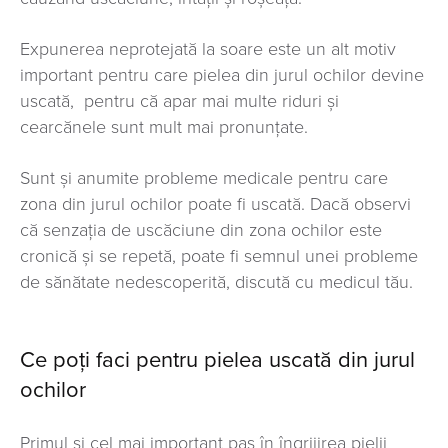
Expunerea neprotejată la soare este un alt motiv
important pentru care pielea din jurul ochilor devine
uscată, pentru că apar mai multe riduri și
cearcănele sunt mult mai pronunțate.
Sunt și anumite probleme medicale pentru care
zona din jurul ochilor poate fi uscată. Dacă observi
că senzația de uscăciune din zona ochilor este
cronică și se repetă, poate fi semnul unei probleme
de sănătate nedescoperită, discută cu medicul tău.
Ce poți faci pentru pielea uscată din jurul
ochilor
Primul și cel mai important pas în îngrijirea pielii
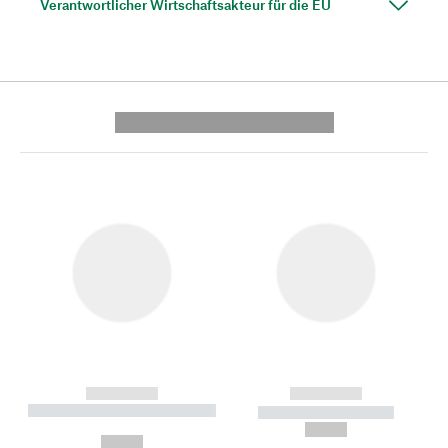
Verantwortlicher Wirtschaftsakteur für die EU
---------- --------------
------------
------------
----------- ----------- --------
----------- -----------
---
--,-- €
--,-- €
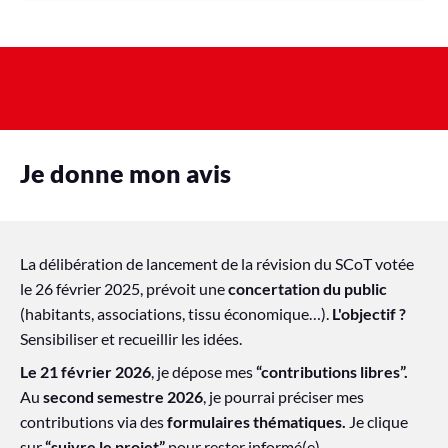
Je donne mon avis
La délibération de lancement de la révision du SCoT votée
le 26 février 2025, prévoit une
concertation du public
(habitants, associations, tissu économique…).
L'objectif ?
Sensibiliser et recueillir les idées.​
Le 21 février 2026
, je dépose mes
“contributions libres”.
Au
second semestre 2026
, je pourrai préciser mes
contributions via des
formulaires thématiques.
Je clique
sur
“suivre le projet”
pour rester
informé(e).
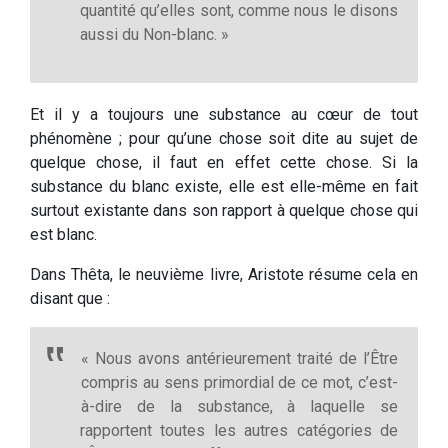
quantité qu’elles sont, comme nous le disons
aussi du Non-blanc. »
Et il y a toujours une substance au cœur de tout
phénomène ; pour qu’une chose soit dite au sujet de
quelque chose, il faut en effet cette chose. Si la
substance du blanc existe, elle est elle-même en fait
surtout existante dans son rapport à quelque chose qui
est blanc.
Dans Thêta, le neuvième livre, Aristote résume cela en
disant que :
« Nous avons antérieurement traité de l’Être
compris au sens primordial de ce mot, c’est-
à-dire de la substance, à laquelle se
rapportent toutes les autres catégories de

******

## [Your task]
Starting at the line that has "Je donne mon avis" and stopping after the line that has "informé(e).", reproduce those lines with "formulaires thématiques" updated to "questionnaires thématiques" and everything else left as is.

## [Task response]
Je donne mon avis
La délibération de lancement de la révision du SCoT votée
le 26 février 2025, prévoit une
concertation du public
(habitants, associations, tissu économique…).
L'objectif ?
Sensibiliser et recueillir les idées.​
Le 21 février 2026
, je dépose mes
“contributions libres”.
Au
second semestre 2026
, je pourrai préciser mes
contributions via des
questionnaires thématiques.
Je clique
sur
“suivre le projet”
pour rester
informé(e).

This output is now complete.